Make no mistake, these can be invaluable, even essential tools, but the fact of the matter is that none of them on their own will effectively manage energy in your buildings. We see it all the time. A building operator may see a trend in the system – a pressure slowly increasing, or a sudden temperature change, for example. Sophisticated enough software might call this to their attention automatically, yet effective action is not always taken. Why?
There are many potential reasons. Fear stemming from organizational mistrust can breed a culture of silence where intervention is only made in the most dire circumstances. We commonly hear, “I don’t touch that” because of the potential repercussions, perceived or actual. Signs of a problem may also be subtle. Few real estate organizations can afford to place a highly trained engineer in every building, and it’s rare that a process exists to connect operators with the technical resources they would need to solve problems. Information on how problems were detected and solved is siloed across organizations. Experience and history are constantly re-learned instead of being disseminated across the organization. And the staff who operate the building are rarely incentivized to maximize its efficiency – policies and performance indicators don’t exist at the organizational level.
As a concrete example, we had a client whose chiller failed before a major event, resulting in an emergency service call. Because of its age and concern about reliability during multiple startups, it was decided to keep the unit running 24/7 for the rest of the season. All that added up to hefty repair, operating, and energy costs that were entirely unnecessary.
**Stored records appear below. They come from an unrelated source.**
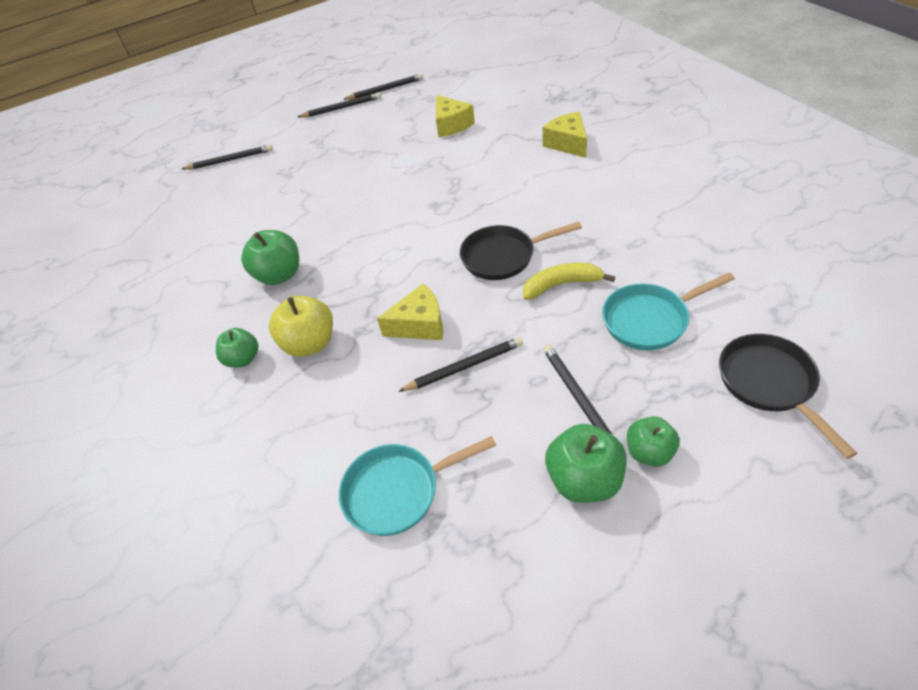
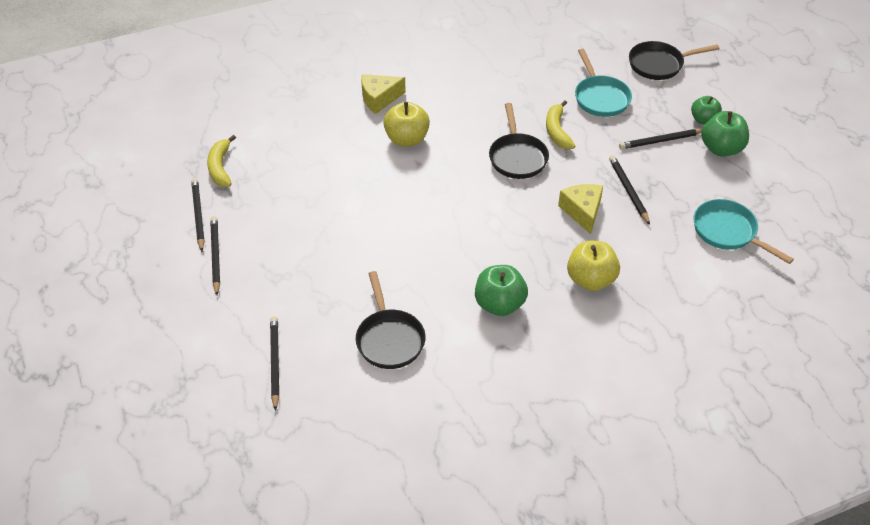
camera: 90 degrees left, 0 degrees up
(243, 359) = (600, 325): green apple -> none
(245, 212) = (389, 339): none -> black pan
(398, 491) = (728, 232): turquoise pan -> turquoise pan turned 150 degrees clockwise
(443, 85) = (220, 167): none -> yellow banana
(451, 125) = (306, 168): yellow cheese -> none
(509, 173) = (407, 139): none -> yellow apple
Avoiding a problem like that takes more than software. If staff were properly trained, better preventative maintenance would have taken place over the years. If good recordkeeping practices were implemented, and most importantly, if someone was responsible for trending and analyzing records on the chiller, they would have seen the chiller progressively losing vacuum over the course of the summer. They could have moved the issue up the chain of command to someone who had the authority to allocate capital to the problem. Action would have been taken proactively.
Management – of any kind – requires the integration of people, process, and technology. Just as you wouldn’t replace your COO with a business analytics platform, we believe you shouldn’t stop at buying an energy analytics platform. You’ll get valuable data, to be sure, but you need someone who understands it, is empowered to act on it, and has a process to effect change.
Otherwise it’s just another box in the boiler room, sitting on your control panel – next to the last box someone told you would solve all of your problems.